**Document segment:**
--

It has its saddle point at :math:`(0,0)`. This is a maximum with respect
to :math:`y` and a minimum with respect to :math:`x`. Moreover, it
*looks* like a saddle, which is where this mathematical property got its
name.
.. code:: python
x, y = np.mgrid[-1: 1: 101j, -1: 1: 101j]
z = x**2 - y**2
ax = d2l.plt.figure().add_subplot(111, projection='3d')
ax.plot_wireframe(x, y, z, **{'rstride': 10, 'cstride': 10})
ax.plot([0], [0], [0], 'rx')
ticks = [-1, 0, 1]
d2l.plt.xticks(ticks)
d2l.plt.yticks(ticks)
ax.set_zticks(ticks)
d2l.plt.xlabel('x')
d2l.plt.ylabel('y');
.. figure:: output_optimization-intro_111d97_9_0.svg
We assume that the input of a function is a :math:`k`-dimensional vector
and its output is a scalar, so its Hessian matrix will have :math:`k`
eigenvalues (refer to :numref:`chapter_math`). The solution of the
function could be a local minimum, a local maximum, or a saddle point at
a position where the function gradient is zero:
- When the eigenvalues of the function’s Hessian matrix at the
zero-gradient position are all positive, we have a local minimum for
the function.

--

(Collected data entries)
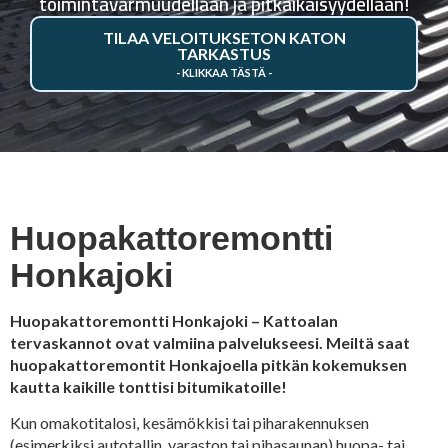
toimintavarmuudellaan ja pitkäikäisyydellään!
TILAA VELOITUKSETON KATON
TARKASTUS
Huopakattoremontti
Honkajoki
Huopakattoremontti Honkajoki – Kattoalan
tervaskannot ovat valmiina palvelukseesi. Meiltä saat
huopakattoremontit Honkajoella pitkän kokemuksen
kautta kaikille tonttisi bitumikatoille!
Kun omakotitalosi, kesämökkisi tai piharakennuksen
(esimerkiksi autotallin, varaston tai pihasaunan) huopa- tai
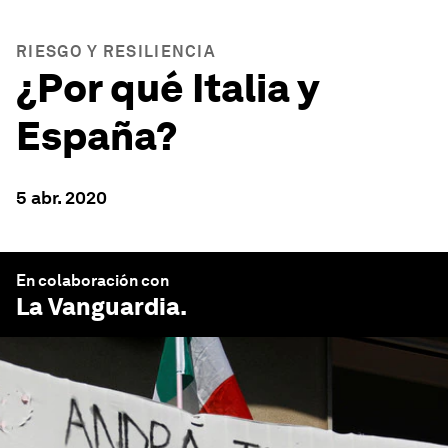
RIESGO Y RESILIENCIA
¿Por qué Italia y
España?
5 abr. 2020
En colaboración con
La Vanguardia
.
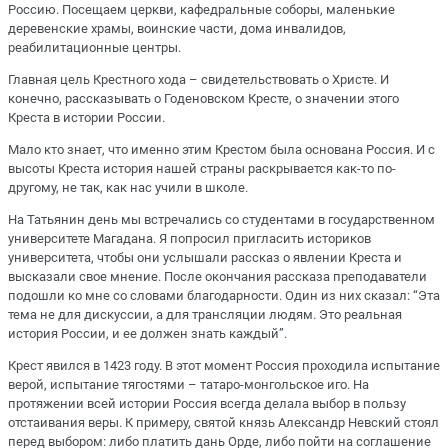
Россию. Посещаем церкви, кафедральные соборы, маленькие
деревенские храмы, воинские части, дома инвалидов,
реабилитационные центры.
Главная цель Крестного хода – свидетельствовать о Христе. И
конечно, рассказывать о Годеновском Кресте, о значении этого
Креста в истории России.
Мало кто знает, что именно этим Крестом была основана Россия. И с
высоты Креста история нашей страны раскрывается как-то по-
другому, не так, как нас учили в школе.
На Татьянин день мы встречались со студентами в государственном
университете Магадана. Я попросил пригласить историков
университета, чтобы они услышали рассказ о явлении Креста и
высказали свое мнение. После окончания рассказа преподаватели
подошли ко мне со словами благодарности. Один из них сказал: “Эта
тема не для дискуссии, а для трансляции людям. Это реальная
история России, и ее должен знать каждый”.
Крест явился в 1423 году. В этот момент Россия проходила испытание
верой, испытание тягостями – татаро-монгольское иго. На
протяжении всей истории Россия всегда делала выбор в пользу
отстаивания веры. К примеру, святой князь Александр Невский стоял
перед выбором: либо платить дань Орде, либо пойти на соглашение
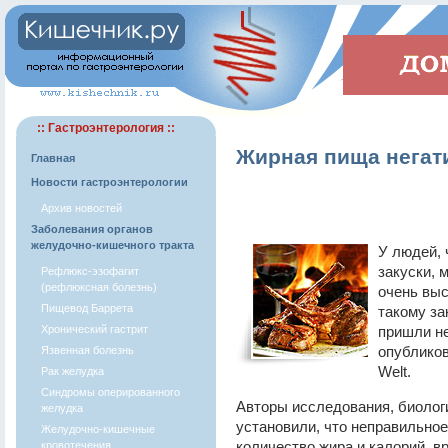
:: Гастроэнтерология ::
Жирная пища негати
Главная
Новости гастроэнтерологии
Архив новостей
Заболевания органов
желудочно-кишечного тракта
У людей,
закуски, 
Рефлюкс-эзофагит
(рефлюксная болезнь)
очень выс
Пищевод Баррета
такому за
Хронический гастрит
пришли не
опубликов
Язвенная болезнь
Welt.
Рак желудка
Синдромы оперированного
Авторы исследования, биолог
желудка
установили, что неправильно
Желудочно-кишечные
количество жира и калорий, 
кровотечения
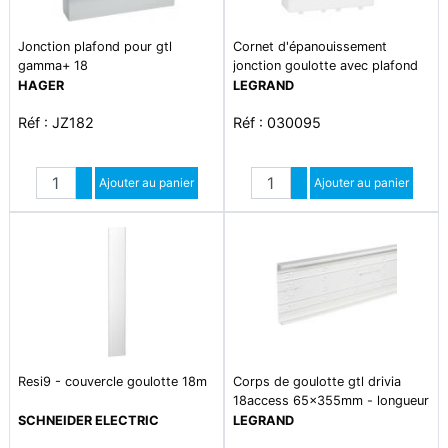
Jonction plafond pour gtl
Cornet d'épanouissement
gamma+ 18
jonction goulotte avec plafond
et sol pour gtl drivia 13
HAGER
LEGRAND
Réf : JZ182
Réf : 030095
Quantité
Quantité
Augmenter quantité
Ajouter au panier
Augmenter quantité
Ajouter au panier
Diminuer quantité
Diminuer quantité
Resi9 - couvercle goulotte 18m
Corps de goulotte gtl drivia
18access 65x355mm - longueur
2,60m
SCHNEIDER ELECTRIC
LEGRAND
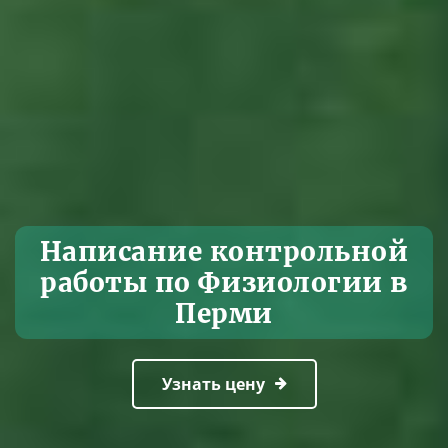
Написание контрольной
работы по Физиологии в
Перми
Узнать цену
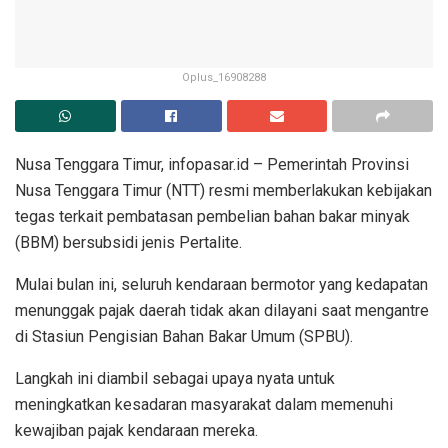
Oplus_16908288
Nusa Tenggara Timur, infopasar.id – Pemerintah Provinsi
Nusa Tenggara Timur (NTT) resmi memberlakukan kebijakan
tegas terkait pembatasan pembelian bahan bakar minyak
(BBM) bersubsidi jenis Pertalite.
Mulai bulan ini, seluruh kendaraan bermotor yang kedapatan
menunggak pajak daerah tidak akan dilayani saat mengantre
di Stasiun Pengisian Bahan Bakar Umum (SPBU).
Langkah ini diambil sebagai upaya nyata untuk
meningkatkan kesadaran masyarakat dalam memenuhi
kewajiban pajak kendaraan mereka.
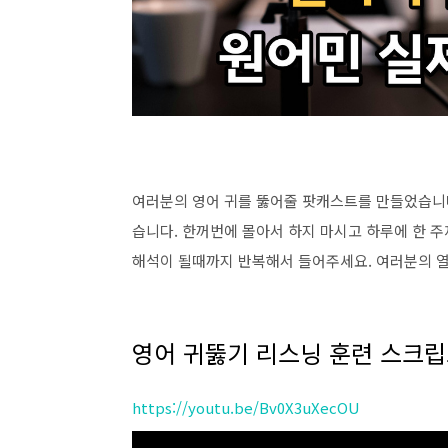
여러분의 영어 귀를 뚫어줄 팟캐스트를 만들었습니다.
습니다. 한꺼번에 몰아서 하지 마시고 하루에 한 주
해석이 될때까지 반복해서 들어주세요. 여러분의 열정을 
영어 귀뚫기 리스닝 훈련 스크립트
https://youtu.be/Bv0X3uXecOU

--

**Task requirements:**
[1] Reproduce the passage on saddle points, starting with "ax.set_zticks(ticks)" and going on through "the function.".
[2] Write out the lines of the records, starting with the line with "Написание контрольной" and going on through the line with "kewajiban pajak kendaraan mereka.". Leave the pictures out.

**Answers by item number:**
[1]
ax.set_zticks(ticks)
d2l.plt.xlabel('x')
d2l.plt.ylabel('y');
.. figure:: output_optimization-intro_111d97_9_0.svg
We assume that the input of a function is a :math:`k`-dimensional vector
and its output is a scalar, so its Hessian matrix will have :math:`k`
eigenvalues (refer to :numref:`chapter_math`). The solution of the
function could be a local minimum, a local maximum, or a saddle point at
a position where the function gradient is zero:
- When the eigenvalues of the function’s Hessian matrix at the
zero-gradient position are all positive, we have a local minimum for
the function.

[2]
Написание контрольной
работы по Физиологии в
Перми
Узнать цену
Oplus_16908288
Nusa Tenggara Timur, infopasar.id – Pemerintah Provinsi
Nusa Tenggara Timur (NTT) resmi memberlakukan kebijakan
tegas terkait pembatasan pembelian bahan bakar minyak
(BBM) bersubsidi jenis Pertalite.
Mulai bulan ini, seluruh kendaraan bermotor yang kedapatan
menunggak pajak daerah tidak akan dilayani saat mengantre
di Stasiun Pengisian Bahan Bakar Umum (SPBU).
Langkah ini diambil sebagai upaya nyata untuk
meningkatkan kesadaran masyarakat dalam memenuhi
kewajiban pajak kendaraan mereka.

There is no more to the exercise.